Quoted passage:

=== Begin Enclosure ===

You can certainly write code for this kind of behavior over XMPP. I initially wrote some custom "virtual JID" routing code within the Tigase server such that senders could send to a JID that represented one or more potential worker components. The router would then forward to a more specific worker JID. If a worker was down or unavailable, the router would respond with errors such that senders could hold and retry. This is all fine and good, but my point is that something like RabbitMQ already handles these kinds of behaviors, and so if these behaviors are needed then a better use of time would be to just use what is available rather than writing a bunch of code.

ben
ben moderator

@aung My understanding is that XMPP, being only a protocol, does not provide any sort of internal message queue. Out of the box XMPP servers like ejabberd or tigase may use message queues internally (as may your apps), but nothing about the protocol specification itself involves a message queue implementation.

justin
justin moderator

@ben Anything in the works that you can talk about?

aung
aung

@ben @aung Thanks for the clarification. I suppose I confused XMPP protocol vs. the actual implementation. I'm using ejabberd for server.

ben
ben moderator

@justin et al: Having worked in Engineering and now Product there for some time now, I can say that Livefyre is always and increasingly committed to serving as a platform for creative, conversational development. Just this week we released an example of what is possible with one of the newer APIs StreamHub provides, the Heat API that answers the question "Where are people talking?" - http://gobengo.github.com/fyre-hottest-tiled/

This generation of (XML-less) social web standards is still only beginning to develop. ActivityStrea.ms, PuSH(+JSON), oAuth, Salmon, Webfinger, RDFa, and more were extremely nascent a year and half ago when @justin and I spent so many late nights researching, and they still have a long way to go. Semantics are unclear, specifications are still being drafted, and implementations still widely differ.

=== End Enclosure ===

What you will do:
a) Reproduce the part of the XMPP thread that begins at the words "You can certainly" and stops after "bunch of code.".
b) List every social web standard the XMPP thread names as part of the new generation of XML-less standards.

Dataset entries
=== Begin Enclosure ===

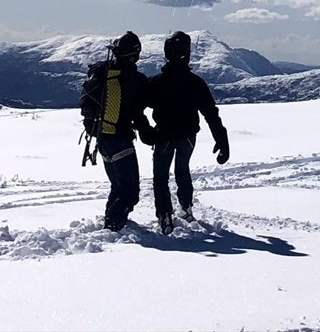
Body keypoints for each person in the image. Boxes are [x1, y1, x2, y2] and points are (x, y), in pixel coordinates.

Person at [145, 30, 230, 233]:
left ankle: (165, 215)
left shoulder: (156, 82)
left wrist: (144, 130)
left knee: (160, 177)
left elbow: (138, 107)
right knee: (182, 170)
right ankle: (186, 208)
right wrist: (222, 139)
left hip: (163, 135)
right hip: (188, 137)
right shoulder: (196, 83)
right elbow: (211, 113)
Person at [80, 31, 156, 232]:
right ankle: (113, 227)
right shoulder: (134, 79)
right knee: (129, 190)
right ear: (135, 55)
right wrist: (148, 132)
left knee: (118, 185)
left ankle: (112, 221)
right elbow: (137, 111)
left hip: (101, 137)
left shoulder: (103, 72)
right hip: (120, 139)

=== End Enclosure ===

Answers for the tasks:
a)
You can certainly write code for this kind of behavior over XMPP. I initially wrote some custom "virtual JID" routing code within the Tigase server such that senders could send to a JID that represented one or more potential worker components. The router would then forward to a more specific worker JID. If a worker was down or unavailable, the router would respond with errors such that senders could hold and retry. This is all fine and good, but my point is that something like RabbitMQ already handles these kinds of behaviors, and so if these behaviors are needed then a better use of time would be to just use what is available rather than writing a bunch of code.

b) ActivityStrea.ms, PuSH(+JSON), oAuth, Salmon, Webfinger, RDFa